Kami melanjutkan perbicaraan di warung sebelah sekolah biasa kami merokok. Rapsan masih saja penasaran. Dia sepertinya kesal karena Mega adalah orang yang dia suka. Padahal Rapsan sudah punya Dara, kenapa juga dia yang sebal. Tapi kesalnya itu lucu. Aku hanya tertawa saja melihatnya.

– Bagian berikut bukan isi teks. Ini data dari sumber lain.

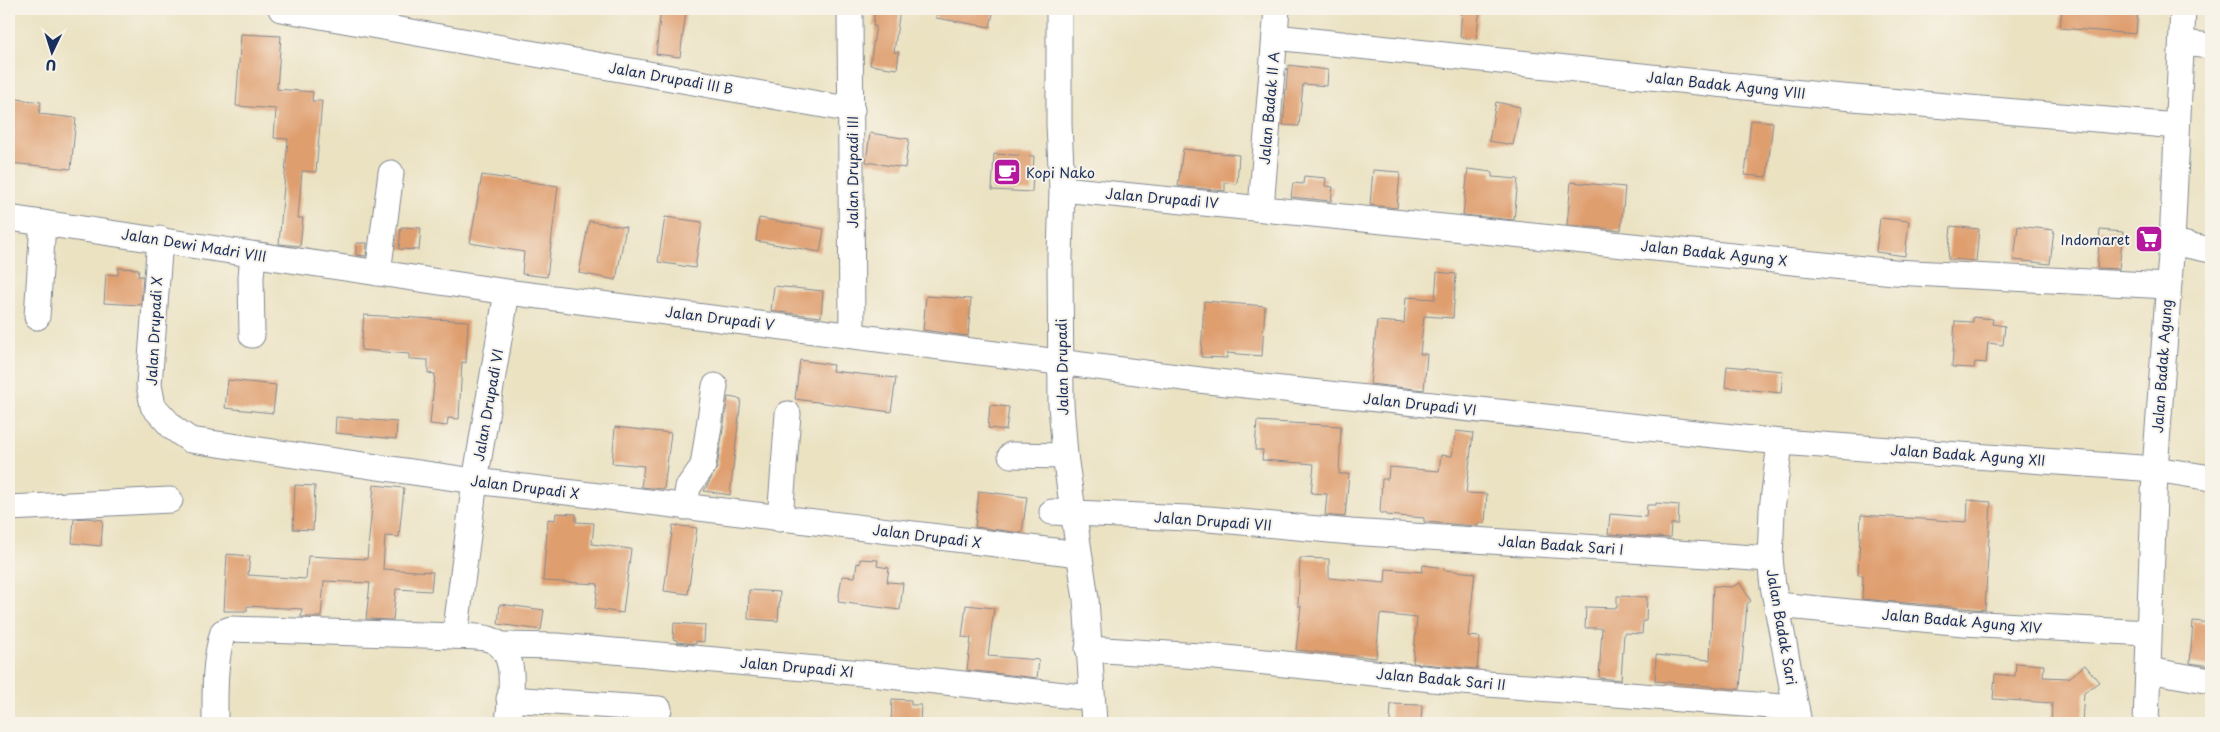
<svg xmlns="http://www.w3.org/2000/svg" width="2220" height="732" viewBox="0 0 2220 732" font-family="'Playpen Sans',sans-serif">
<rect width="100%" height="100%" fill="#f7f3e8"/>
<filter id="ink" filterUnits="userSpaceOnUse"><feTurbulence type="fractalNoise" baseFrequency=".02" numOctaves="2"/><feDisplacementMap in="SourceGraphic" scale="10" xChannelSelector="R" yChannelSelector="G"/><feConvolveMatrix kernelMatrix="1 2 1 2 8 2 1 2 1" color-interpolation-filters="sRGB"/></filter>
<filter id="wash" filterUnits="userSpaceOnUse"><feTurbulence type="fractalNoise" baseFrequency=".0096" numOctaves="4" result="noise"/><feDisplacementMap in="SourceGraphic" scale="20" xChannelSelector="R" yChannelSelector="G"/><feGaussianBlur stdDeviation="1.12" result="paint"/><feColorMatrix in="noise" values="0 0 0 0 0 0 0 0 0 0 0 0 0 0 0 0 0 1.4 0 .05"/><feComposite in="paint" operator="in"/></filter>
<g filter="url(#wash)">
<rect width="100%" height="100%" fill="#ebe2c2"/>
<g id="blocks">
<g fill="#df9e6e">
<path d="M661,9l25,2 -6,46 -24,-3z"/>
<path d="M875,9h25l-6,43h5l-2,17 -27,-4 6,-39h-3z"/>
<path d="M937,9h57l-4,18 -54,-9z"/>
<path d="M1462,9h18l-4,30 -16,-2z"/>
<path d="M2062,9h76l-2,25 -76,-6z"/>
<path d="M241,34l40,2 -4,53 36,3 -1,9h10l-6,71 -14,-1 -4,47h5l-3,28 -21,-2 9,-105 -14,-1 2,-29 -40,-3z"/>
<path d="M1288,65l40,5 -1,16 -24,-2 -4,42 -16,-1z"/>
<path d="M9,98l32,4 -2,12 37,4 -5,51 -62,-6z"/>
<path d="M1496,102l24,5 -7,38 -24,-4z"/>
<path d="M1751,120l22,2 -6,55 -22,-2z"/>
<path d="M870,133l39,6 -4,29 -39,-6z"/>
<path d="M1183,149l56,6 -2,29 -12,-1v8l-47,-5z"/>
<path d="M994,154l40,2 -2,36 -40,-2z"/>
<path d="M1468,169l24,3v5l26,2 -4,41 -51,-5z"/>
<path d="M1373,170l27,2 -3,36 -27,-3z"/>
<path d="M482,175l76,11 -11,91 -25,-3 2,-22 -54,-9z"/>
<path d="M1304,176l22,2 -1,8 8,1 -2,14 -40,-4 2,-14 10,1z"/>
<path d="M1571,182l54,5 -4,43 -54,-5z"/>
<path d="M665,217l37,5 -7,46 -37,-6z"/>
<path d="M759,218l65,11 -4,23 -64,-11z"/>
<path d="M1880,218l29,3 -4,35 -29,-4z"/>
<path d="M589,221l37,6 -10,53 -37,-7z"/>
<path d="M1951,226l28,3 -3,32 -28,-2z"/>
<path d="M2018,226l36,4 -4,34 -36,-4z"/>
<path d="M401,227l20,1 -2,22 -20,-1z"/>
<path d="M2100,230l23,2 -4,37 -22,-1z"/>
<path d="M356,243h11l-1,13 -10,-1z"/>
<path d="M118,268l21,1 -1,7h5l-2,29 -37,-2 2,-29 12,1z"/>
<path d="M1437,272l19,2 -3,44 -29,-2 -4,38h7l-3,36 -54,-6 7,-63 27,2 2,-26 29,2z"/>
<path d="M774,286l49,5 -2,26 -50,-6z"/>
<path d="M926,296l45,3 -3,37 -45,-6z"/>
<path d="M1204,301l61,5 -3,50 -35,-3v5l-26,-1z"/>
<path d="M364,315l104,6 -2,42 -4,-1 -3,57 -11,-1 -1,8 -17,-2 5,-50 -7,-1v-13l-19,-1v-5l-48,-4z"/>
<path d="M1973,317l20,2 -1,5 13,2 -2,19 -15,-2 -2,20 -11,-1 -1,6 -22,-1 3,-46 18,1z"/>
<path d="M800,360l33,5 -1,6 64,7 -5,34 -96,-13z"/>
<path d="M1727,366l56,5 -2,22 -56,-6z"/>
<path d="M228,380l48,5 -3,28 -48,-5z"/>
<path d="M728,397l13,2 -11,96 -26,-4 13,-23z"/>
<path d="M990,405l19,2 -3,23 -18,-2z"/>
<path d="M336,417l61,5 -1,17 -61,-6z"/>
<path d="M1257,421l84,5 -2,48h10l-4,43 -20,-2 2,-21 -16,-1 3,-29 -52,-4 1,-10h-8z"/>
<path d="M615,427l56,6 -7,56 -23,-2 3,-21 -32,-3z"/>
<path d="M1456,431l17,2 -7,60 21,1 -2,29h-7v3l-52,-4h-2v-4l-38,-3v-2h-6l2,-34h6l1,-12 50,4 2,-16 11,1z"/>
<path d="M295,485l20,1 -2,44 -20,-1z"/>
<path d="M374,485l30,3 -5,49 -14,-1 -2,33 50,3 -2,19 -35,-2 -3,31 -27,-1 4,-36 -46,-2 -3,36h-20l1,-8 -55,-3v5h-23l3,-57 23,2 -2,19 58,4 2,-23 59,3z"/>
<path d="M979,491l48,6 -5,36 -47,-6z"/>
<path d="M1968,500l23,2 -6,108 -123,-11 1,-24h-5l3,-60 106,7z"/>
<path d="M1656,503l23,2 -1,19h-7l-1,14 -62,-4 2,-20 36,3 1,-12h9z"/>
<path d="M556,513l20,1v8l18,1 -2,21 39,5 -8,64 -28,-4 3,-25 -55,-3 5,-62 7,1z"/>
<path d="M87,518l16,2 -2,26 -29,-3 2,-24z"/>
<path d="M673,525l24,3 -9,66 -24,-3z"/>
<path d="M1300,558l29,1v19l56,5 1,-14 36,3 1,-7 21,3v2l31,3 -7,63 12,1 -3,32 -64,-6 4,-45 -37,-4 -4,44 -80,-8 5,-44h-3z"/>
<path d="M860,559l18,1 -1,6 12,2 -2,14 16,1 -3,27 -62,-8 4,-26 13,1 2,-14 3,1z"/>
<path d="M1740,583l11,18 -4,3 -7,85 -85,-8 1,-26 54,5 3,-74 19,1z"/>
<path d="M749,590l31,2 -2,29 -30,-2z"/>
<path d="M1617,596l30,1 -1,24h-3l-1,13 -18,-1 -3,47 -22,-2 3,-50h-17l1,-21 31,1z"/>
<path d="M500,604l44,6 -3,20 -43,-6z"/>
<path d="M966,605l28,3 -6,48 51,4 -2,18 -70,-8 4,-32 -9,-1z"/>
<path d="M2193,621l18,2v43l-21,-3z"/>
<path d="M674,623l31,2 -1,17 -8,-1v3l-19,-2v-2l-4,-1z"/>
<path d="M2016,663l28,2 -1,12 26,1 16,-13 14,17 -15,11 -2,30h-31l1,-20 -59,-4 2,-25 20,2z"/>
<path d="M892,699l19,1v5h10l-1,18h-29z"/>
<path d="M1391,704l31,1 -1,18h-31z"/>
</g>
</g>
</g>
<g filter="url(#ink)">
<use href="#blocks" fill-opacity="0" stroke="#838890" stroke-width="1"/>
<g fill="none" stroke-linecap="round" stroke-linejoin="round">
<g stroke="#838890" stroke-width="27">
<g id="minor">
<path d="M281,9l571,101"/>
<path d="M850,9l2,326"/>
<path d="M1059,9v115l3,65 -2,67 1,148 4,52 21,143 8,124"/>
<path d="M1275,37l555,59 347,30"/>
<path d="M2182,43l29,3"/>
<path d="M1062,189l832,83 274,14"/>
<path d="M1261,208l16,-199"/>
<path d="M9,218l498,74 701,89 572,61 375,27 56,9"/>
<path d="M160,239l-11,146 4,21 20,22 17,12 285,41 604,73"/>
<path d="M2172,242l39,8"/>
<path d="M378,273l13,-100"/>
<path d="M37,317l6,-94"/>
<path d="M252,335l-1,-58 2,-22"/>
<path d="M1780,442l-8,68 -2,49 3,27 26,137"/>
<path d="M1011,455l54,1"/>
<path d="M685,507l3,-20 15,-21 12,-80"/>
<path d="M9,508l161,-8"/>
<path d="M1052,512l157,7 142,13 419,27"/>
<path d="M780,519l8,-105"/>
<path d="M1777,605l187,18 184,10"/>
<path d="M455,636l20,-155 32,-189"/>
<path d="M502,645l55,1 305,27 230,25"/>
<path d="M1088,649l128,8 246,25 334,26"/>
<path d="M2148,670l63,11"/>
<path d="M509,699l150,10"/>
<path d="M215,723c0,-30 -1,-62 8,-91l8,-3 224,7c11,1 24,0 34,3 32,10 21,59 19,84"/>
<path d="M2146,723l9,-254 17,-227 11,-233"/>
</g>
</g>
<use href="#minor" stroke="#fff" stroke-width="25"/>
</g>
</g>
<defs>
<g id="cafe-square" transform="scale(1.4375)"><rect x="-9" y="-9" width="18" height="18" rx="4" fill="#b5179e" stroke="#f7f3e8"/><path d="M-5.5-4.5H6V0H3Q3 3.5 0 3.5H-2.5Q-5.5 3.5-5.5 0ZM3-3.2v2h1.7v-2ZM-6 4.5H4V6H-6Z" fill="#fff"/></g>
<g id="supermarket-square" transform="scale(1.4375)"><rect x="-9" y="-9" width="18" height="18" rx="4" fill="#b5179e" stroke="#f7f3e8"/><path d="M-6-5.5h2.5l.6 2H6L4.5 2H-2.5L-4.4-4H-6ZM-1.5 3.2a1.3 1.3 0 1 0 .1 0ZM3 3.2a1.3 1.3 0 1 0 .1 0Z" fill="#fff"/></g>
</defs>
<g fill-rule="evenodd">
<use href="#cafe-square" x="1007" y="172"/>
<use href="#supermarket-square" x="2149" y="239"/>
</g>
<g text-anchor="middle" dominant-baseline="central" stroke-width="4" stroke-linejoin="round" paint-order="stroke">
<g font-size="14" fill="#1b2f5e" stroke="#f7f3e8">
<text transform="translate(671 78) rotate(10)">Jalan Drupadi III B</text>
<text transform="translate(1726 85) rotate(6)">Jalan Badak Agung VIII</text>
<text transform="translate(1269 108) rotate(-85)">Jalan Badak II A</text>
<text transform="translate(852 172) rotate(-90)">Jalan Drupadi III</text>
<text transform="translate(1162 198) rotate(5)">Jalan Drupadi IV</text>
<text transform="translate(194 245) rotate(9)">Jalan Dewi Madri VIII</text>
<text transform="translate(1714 253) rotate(6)">Jalan Badak Agung X</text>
<text transform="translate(720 318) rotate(7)">Jalan Drupadi V</text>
<text transform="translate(154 331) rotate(-87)">Jalan Drupadi X</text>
<text transform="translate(2162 366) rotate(-86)">Jalan Badak Agung</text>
<text transform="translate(1062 367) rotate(-91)">Jalan Drupadi</text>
<text transform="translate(1420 404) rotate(6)">Jalan Drupadi VI</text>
<text transform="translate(488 405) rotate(-80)">Jalan Drupadi VI</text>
<text transform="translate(1968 455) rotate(4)">Jalan Badak Agung XII</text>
<text transform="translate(525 487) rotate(7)">Jalan Drupadi X</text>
<text transform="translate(1213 521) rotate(4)">Jalan Drupadi VII</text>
<text transform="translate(927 536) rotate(7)">Jalan Drupadi X</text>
<text transform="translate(1561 545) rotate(4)">Jalan Badak Sari I</text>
<text transform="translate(1962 621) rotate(5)">Jalan Badak Agung XIV</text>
<text transform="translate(1782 627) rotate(80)">Jalan Badak Sari</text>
<text transform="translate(797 667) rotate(5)">Jalan Drupadi XI</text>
<text transform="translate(1441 679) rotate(5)">Jalan Badak Sari II</text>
</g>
<g font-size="14" fill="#1b2f5e" stroke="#f7f3e8" text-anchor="start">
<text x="1026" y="172">Kopi Nako</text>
<text x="2130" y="239" text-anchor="end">Indomaret</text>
</g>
</g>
<rect width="2220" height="732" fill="none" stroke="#f7f3e8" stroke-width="30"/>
<g transform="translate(52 52) rotate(184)" stroke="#f7f3e8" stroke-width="4" paint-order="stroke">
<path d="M0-4L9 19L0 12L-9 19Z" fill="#1b2f5e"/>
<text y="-8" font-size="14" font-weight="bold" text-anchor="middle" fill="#1b2f5e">U</text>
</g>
</svg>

Tak lama Asep datang. Aku kira dia tidak akan merokok bareng karena sudah pulang lebih dulu. Ini adalah kesempatan Rapsan mengintrogasinya. “Cuma nganterin saja kok,” jawab Asep sembari membakar rokoknya. Aku melihat Asep mencoba untuk tenang agar tidak mencurigakan dan tidak ditanya-tanya lebih jauh.

Sejak saat itu Asep suka terlihat pulang mengantar Mega ke rumah kakeknya. Info itu kami tahu saat teman sekelas membicarakan Asep dengan Mega. Teman sekelas yang kemarin kami belajar kelompok. Memang saat pertama kali sangat heboh. Setelah sering terlihat meski tidak setiap hari, kami jadi biasa saja. Tidak ada pembicaraan Asep-Mega.

Kehebohan kembali dimulai saat Asep nyatanya pindah kelas. Padahal berdasarkan peraturan, tidak ada pengacakan siswa di kelas tiga. Rapsan lagi-lagi menjadi paling heboh ketika tahu Asep ternyata pindah ke kelas Mega. “Biar makin dengan sama Mega lu ya,” tembak Rapsan.

Pastinya Asep mengelak. “Nama gua tidak ada di sini.”

“Terus kenapa bisa pindah ke kelas Mega? Kenapa tidak di kelas yang lain.”

“Mana gua tahu. Tanya sama guru yang buat pindahin gua.” Jawaban itu membuat Rapsan tidak berkutik. Dia diam saja. Kami meledek Rapsan karena tidak tidak bisa memberondong pertanyaan lagi pada Asep. Topik pembicaraan berubah. Asep pemenangnya.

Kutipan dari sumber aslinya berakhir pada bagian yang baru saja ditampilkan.